Task details = What you return must match the records exactly.

Collected data
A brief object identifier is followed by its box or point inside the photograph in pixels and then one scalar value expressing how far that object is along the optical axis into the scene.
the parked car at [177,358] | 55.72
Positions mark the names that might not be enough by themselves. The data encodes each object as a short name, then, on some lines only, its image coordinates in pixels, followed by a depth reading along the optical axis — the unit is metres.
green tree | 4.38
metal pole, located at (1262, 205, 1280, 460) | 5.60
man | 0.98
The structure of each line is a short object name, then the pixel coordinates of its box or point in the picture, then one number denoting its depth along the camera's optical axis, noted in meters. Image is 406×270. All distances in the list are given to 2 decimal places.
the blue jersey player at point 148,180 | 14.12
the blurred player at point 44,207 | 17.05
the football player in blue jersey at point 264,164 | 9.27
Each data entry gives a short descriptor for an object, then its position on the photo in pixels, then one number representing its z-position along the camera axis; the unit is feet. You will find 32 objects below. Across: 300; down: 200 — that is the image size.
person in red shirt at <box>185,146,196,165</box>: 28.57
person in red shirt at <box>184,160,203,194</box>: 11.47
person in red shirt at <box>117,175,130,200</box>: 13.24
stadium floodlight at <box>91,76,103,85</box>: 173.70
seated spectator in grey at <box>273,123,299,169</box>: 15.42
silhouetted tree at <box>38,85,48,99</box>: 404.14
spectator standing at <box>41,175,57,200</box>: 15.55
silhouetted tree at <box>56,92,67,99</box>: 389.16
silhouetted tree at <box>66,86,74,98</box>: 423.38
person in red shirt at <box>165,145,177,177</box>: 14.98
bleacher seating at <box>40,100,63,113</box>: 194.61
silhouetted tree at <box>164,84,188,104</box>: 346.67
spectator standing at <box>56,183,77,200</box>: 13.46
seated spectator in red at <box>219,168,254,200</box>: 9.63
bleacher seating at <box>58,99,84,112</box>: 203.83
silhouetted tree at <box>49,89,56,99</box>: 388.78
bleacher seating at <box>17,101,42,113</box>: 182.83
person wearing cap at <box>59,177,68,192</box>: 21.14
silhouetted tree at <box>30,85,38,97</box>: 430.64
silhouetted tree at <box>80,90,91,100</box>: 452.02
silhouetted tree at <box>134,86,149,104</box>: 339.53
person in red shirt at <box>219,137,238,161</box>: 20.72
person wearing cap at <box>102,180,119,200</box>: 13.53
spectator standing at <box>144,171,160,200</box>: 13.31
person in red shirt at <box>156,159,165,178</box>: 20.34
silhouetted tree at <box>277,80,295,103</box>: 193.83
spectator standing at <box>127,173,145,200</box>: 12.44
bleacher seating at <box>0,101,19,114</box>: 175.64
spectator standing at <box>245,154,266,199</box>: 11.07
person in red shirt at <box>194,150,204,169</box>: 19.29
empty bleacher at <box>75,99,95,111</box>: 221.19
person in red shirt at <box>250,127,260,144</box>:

Response =
A brief object identifier is followed by its box or point inside the photograph in pixels and then one scalar value expressing how far that object is along the optical axis into the scene.
the parked car at [177,358] | 55.72
Positions mark the names that might not be enough by themselves. The data encodes each object as a short name, then, on some lines only, its image coordinates in pixels, followed by a depth reading along the optical axis — the unit is metres.
green tree | 4.38
metal pole, located at (1262, 205, 1280, 460) | 5.60
man | 0.98
The structure of each line is a short object name, then the pixel coordinates of its box or point in the picture, then one number denoting its depth along the camera's optical axis, noted in meters. Image is 406×270. All distances in the list are given to 2 decimal places.
the blue jersey player at point 148,180 | 14.12
the blurred player at point 44,207 | 17.05
the football player in blue jersey at point 264,164 | 9.27
Each data entry gives a short descriptor for an object, then its position on the photo in pixels, then one number representing its z-position along the camera axis; the unit is feet. You will find 32 objects below. Across: 300; down: 200 — that is the image size.
person in red shirt at <box>185,146,196,165</box>: 28.57
person in red shirt at <box>184,160,203,194</box>: 11.47
person in red shirt at <box>117,175,130,200</box>: 13.24
stadium floodlight at <box>91,76,103,85</box>: 173.70
seated spectator in grey at <box>273,123,299,169</box>: 15.42
silhouetted tree at <box>38,85,48,99</box>: 404.14
spectator standing at <box>41,175,57,200</box>: 15.55
silhouetted tree at <box>56,92,67,99</box>: 389.16
silhouetted tree at <box>66,86,74,98</box>: 423.38
person in red shirt at <box>165,145,177,177</box>: 14.98
bleacher seating at <box>40,100,63,113</box>: 194.61
silhouetted tree at <box>164,84,188,104</box>: 346.67
spectator standing at <box>56,183,77,200</box>: 13.46
seated spectator in red at <box>219,168,254,200</box>: 9.63
bleacher seating at <box>58,99,84,112</box>: 203.83
silhouetted tree at <box>49,89,56,99</box>: 388.78
bleacher seating at <box>17,101,42,113</box>: 182.83
person wearing cap at <box>59,177,68,192</box>: 21.14
silhouetted tree at <box>30,85,38,97</box>: 430.64
silhouetted tree at <box>80,90,91,100</box>: 452.02
silhouetted tree at <box>134,86,149,104</box>: 339.53
person in red shirt at <box>219,137,238,161</box>: 20.72
person wearing cap at <box>102,180,119,200</box>: 13.53
spectator standing at <box>144,171,160,200</box>: 13.31
person in red shirt at <box>156,159,165,178</box>: 20.34
silhouetted tree at <box>277,80,295,103</box>: 193.83
spectator standing at <box>127,173,145,200</box>: 12.44
bleacher seating at <box>0,101,19,114</box>: 175.64
spectator standing at <box>245,154,266,199</box>: 11.07
person in red shirt at <box>194,150,204,169</box>: 19.29
empty bleacher at <box>75,99,95,111</box>: 221.19
person in red shirt at <box>250,127,260,144</box>:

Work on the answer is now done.